What to do |
[A] List every field label that appears under "Personal details" in the Volodymyr Rybak biography.
[B] Transcribe the passage of the Volodymyr Rybak biography starting at "Volodymyr Ivanovych Rybak" and ending at "of Personnel Management.".

Text for analysis |
----

Member of the Horlivka City Council
- In office November 2010 – 17 April 2014

Personal details
- Born: 30 November 1971 Horlivka, Donetsk Oblast, Ukrainian SSR, Soviet Union
- Died: 17 April 2014 (aged 42) Horlivka, Donetsk Oblast, Ukraine
- Political party: Batkivshchyna
- Awards: Hero of Ukraine (posthumously]

= Volodymyr Rybak (politician, born 1971) =

Ukrainian politician

Volodymyr Ivanovych Rybak (Володимир Іванович Рибак; 30 November 1971 – 17 April 2014) was a Ukrainian politician, member of the Horlivka city council, kidnapped and then murdered by the pro-Russian militia on 17 April 2014. It was one of the first war crimes to have been committed by Russian forces during the Russo-Ukrainian War.

==Biography==
Rybak was born in the city of Horlivka in 1971. In 1995 he graduated from the Automobile Highway Institute of the Donetsk National Technical University and in 2002 from the Interregional Academy of Personnel Management.

----

Collected data |
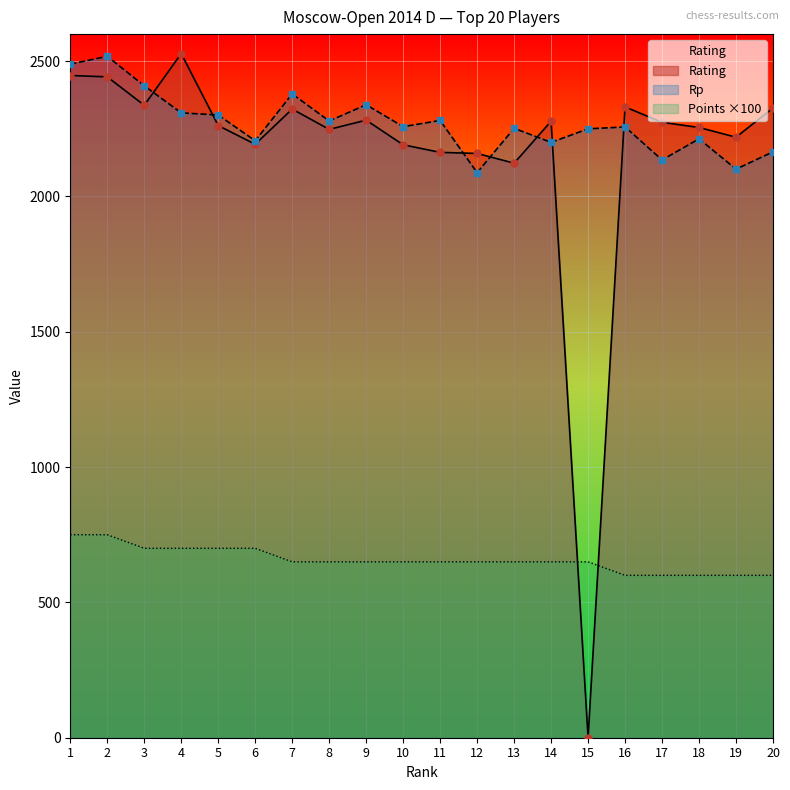

What is the value of the Rp point at the 19th from the left?

2101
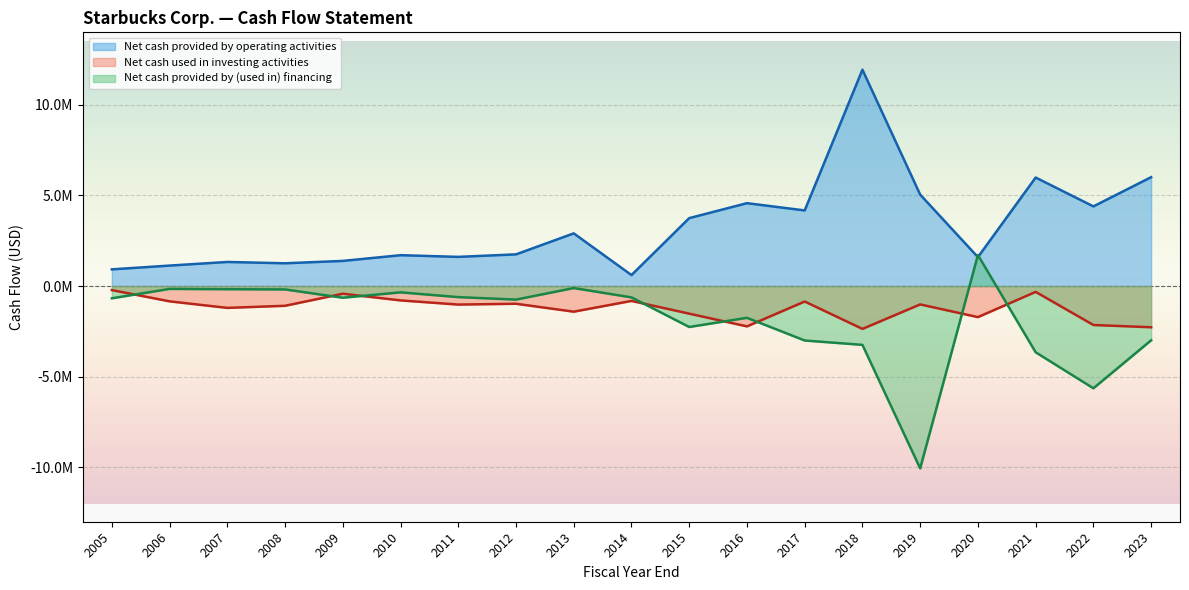

What is the difference between the highest and lowest values at 2017?

7175900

----

Answers for this exercise |
[A] Born, Died, Political party, Awards

[B]
Volodymyr Ivanovych Rybak (Володимир Іванович Рибак; 30 November 1971 – 17 April 2014) was a Ukrainian politician, member of the Horlivka city council, kidnapped and then murdered by the pro-Russian militia on 17 April 2014. It was one of the first war crimes to have been committed by Russian forces during the Russo-Ukrainian War.

==Biography==
Rybak was born in the city of Horlivka in 1971. In 1995 he graduated from the Automobile Highway Institute of the Donetsk National Technical University and in 2002 from the Interregional Academy of Personnel Management.